**EXERCISE:** Using the data below, show every line where the word "camera" occurs.
Segment Open
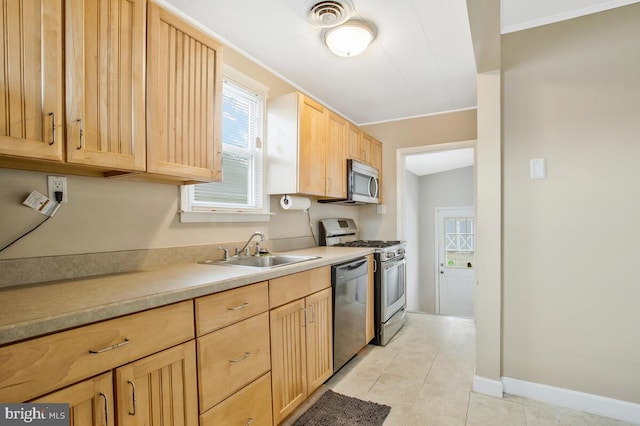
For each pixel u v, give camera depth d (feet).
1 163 3.88
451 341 9.66
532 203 6.46
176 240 6.18
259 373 5.02
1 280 4.01
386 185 13.00
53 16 3.57
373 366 7.96
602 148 5.93
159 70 4.69
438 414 5.90
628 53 5.77
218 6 6.01
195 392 4.00
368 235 13.33
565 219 6.19
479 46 5.90
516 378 6.59
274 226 8.73
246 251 7.64
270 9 6.10
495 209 6.62
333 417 5.81
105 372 3.14
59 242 4.56
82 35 3.82
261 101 8.27
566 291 6.19
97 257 4.94
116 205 5.24
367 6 5.97
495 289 6.60
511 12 6.12
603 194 5.92
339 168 9.79
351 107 11.57
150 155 4.55
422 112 12.16
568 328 6.17
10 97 3.27
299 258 7.18
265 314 5.19
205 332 4.16
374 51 7.70
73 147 3.72
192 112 5.19
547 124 6.35
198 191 6.73
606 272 5.89
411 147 12.58
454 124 11.87
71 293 3.61
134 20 4.37
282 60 8.14
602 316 5.92
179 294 3.80
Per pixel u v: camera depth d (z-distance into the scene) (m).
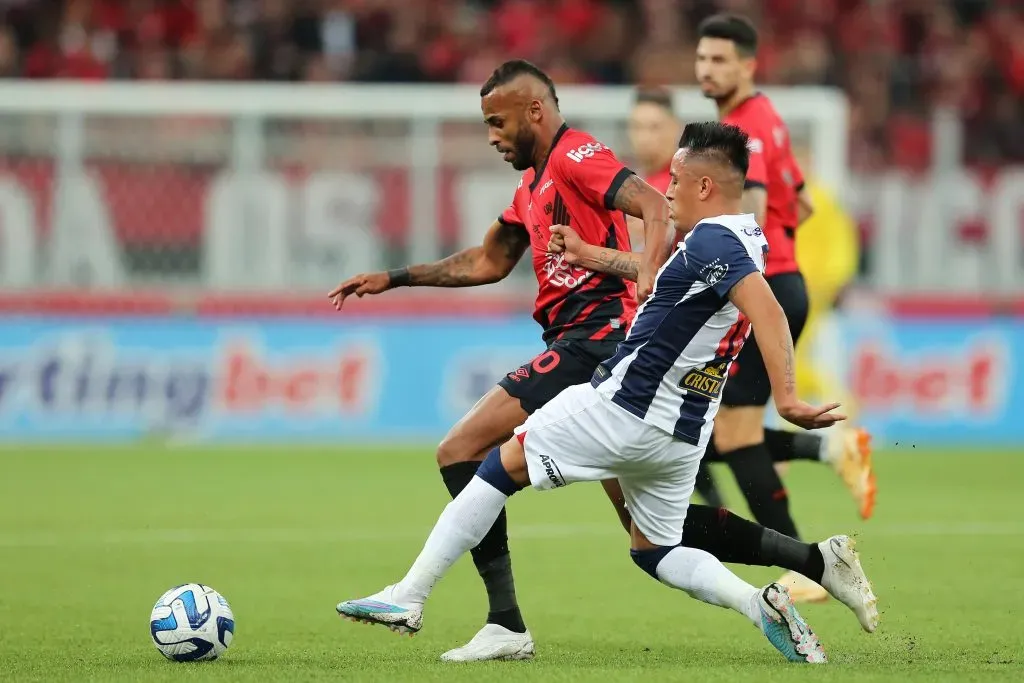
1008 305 54.62
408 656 19.00
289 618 22.42
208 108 53.34
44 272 52.47
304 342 52.53
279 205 53.31
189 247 53.12
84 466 45.22
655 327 17.52
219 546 30.50
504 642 18.64
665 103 28.67
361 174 53.75
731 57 25.06
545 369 19.19
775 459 25.73
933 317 54.31
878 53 69.31
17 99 52.41
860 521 34.78
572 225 19.08
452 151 54.03
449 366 52.91
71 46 64.44
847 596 18.48
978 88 69.88
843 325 53.47
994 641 20.09
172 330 52.16
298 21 66.06
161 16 67.25
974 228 54.81
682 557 18.55
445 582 26.66
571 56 67.12
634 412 17.61
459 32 66.69
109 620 21.98
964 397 54.09
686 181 17.84
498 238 20.92
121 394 51.84
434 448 50.72
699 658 18.80
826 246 46.47
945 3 72.44
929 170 65.06
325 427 52.47
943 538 31.80
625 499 18.78
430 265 21.31
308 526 33.59
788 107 51.88
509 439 19.36
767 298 16.92
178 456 48.12
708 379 17.77
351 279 21.14
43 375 51.62
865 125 67.00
Segment Closed
**RESPONSE TO THE EXERCISE:**
For each pixel u v, give camera depth d (feet).
Per pixel u v: camera depth d (z-distance into the scene) (m).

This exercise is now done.